One last contingency that helped foster the loss of many species as a result of climate change and loss of habitat space is the retreat of seas covering the margins and interiors of continents both at the end of the Paleozoic and the end of the Cretaceous. In the past, marine waters have frequently covered substantial portions of all of the Earth's continents (unlike today). Large, relatively shallow marine environments promoted a great diversity of life. When the seas retreated from the continents, the effect on marine life could be harsh, depending on how far the seas retreated and at what rate. Very near the end of the Cretaceous, the seas retreated rapidly. At the end of the Paleozoic, the seas retreated as the continents merged to form the relatively dry, all encompassing supercontinent known as Pangea.
 

Thus at the time of the extinction of dinosaurs and many other components of the biota, the climate of the Earth was changing in response to effects on the Earth's atmospheric conditions and oceanic circulation patterns. A combination of events, from impact collision and large volcanic eruptions to changes in sea level, undoubtedly led to the destruction of ecosystems and dominant forms of life at the end of the Cretaceous.
 
 
 

Extinctions in the marine realm at the Cretaceous-Tertiary (K-T) boundary.

John W. Hoganson

North Dakota Geological Survey
600 East Boulevard Avenue
Bismarck ND 58505-0840
(701)328-8000,  jhoganso@pioneer.state.nd.us


 
 
 

A major biological catastrophe occurred on Earth at the end of the Cretaceous Period about 65 million years ago, the Cretaceous-Tertiary(K/T) boundary extinction event.  It has been estimated, by some scientists, that  up to 2/3 of all life forms that inhabited this planet became extinct
at that time.  North Dakota is one of the best places to study this extinction event because of extensive exposures of Late Cretaceous and overlying Tertiary fossil-bearing rocks.  The extinction of dinosaurs, other terrestrial vertebrates and invertebrates, and plants at the end of the Cretaceous has been well documented in North Dakota.  There have been few studies, however, on the effect of this extinction event on marine fish faunas that existed at the end of the Cretaceous.

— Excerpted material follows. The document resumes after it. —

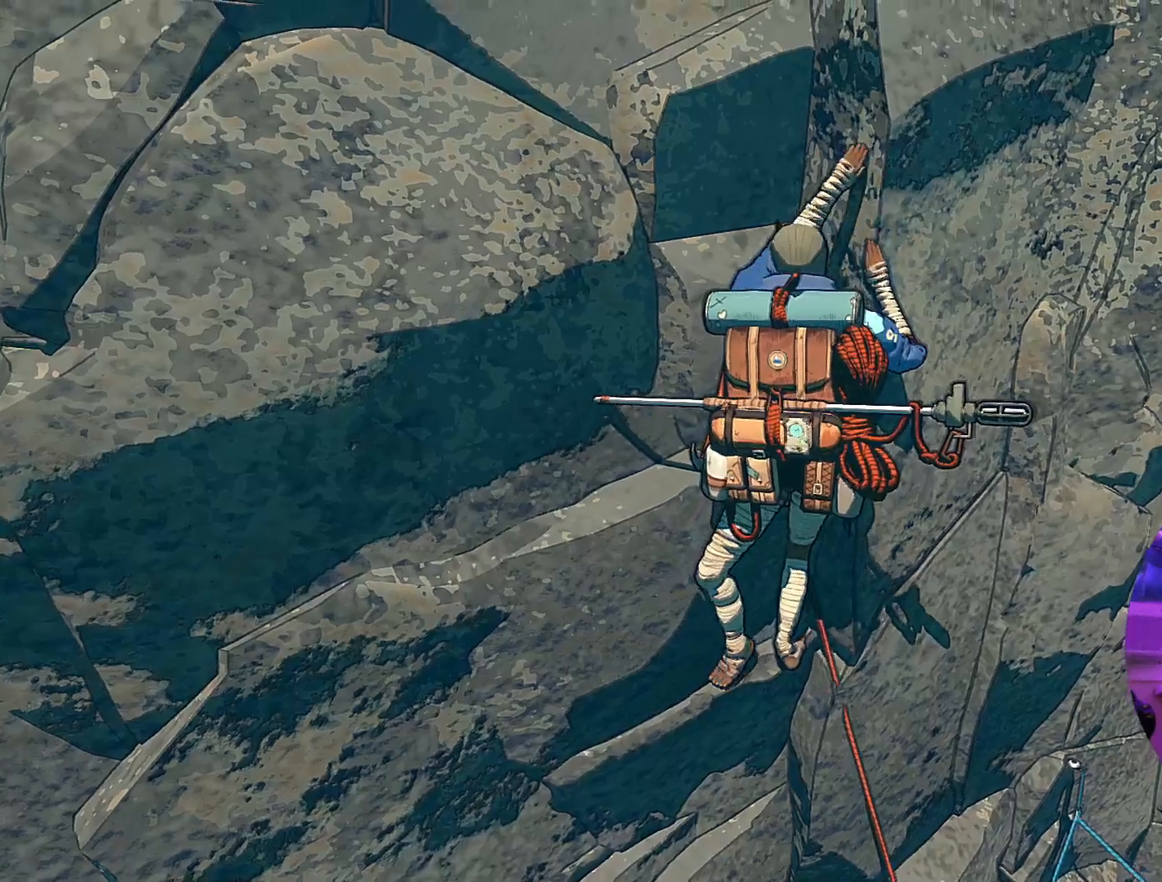
{"buttons": ["R1"], "left_stick": "up-right", "right_stick": "center", "events": [[500, "R1", "down"]]}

 For the past several years some of my research has been directed toward addressing the question of the effect of the K/T boundary extinction on marine cartilaginous fish (sharks, rays, and ratfish).  In North Dakota, rocks containing fossils of cartilaginous fish, mostly teeth, were deposited
in shallow marine environments just before and just after the K/T extinction.  Marine cartilaginous fish species represented by fossils in the Late Cretaceous Fox Hills Formation and the Breien Member of the Hell Creek Formation are completely different than the cartilaginous fish species
documented by fossils in the early Tertiary Cannonball Formation.  In fact, none of the cartilaginous fish species from the Late Cretaceous occur, as far as I know, in Tertiary rocks anywhere in the world.  This implies that cartilaginous fish suffered major extinctions at the end of the Cretaceous
and that new cartilaginous fish taxa originated early in the Tertiary.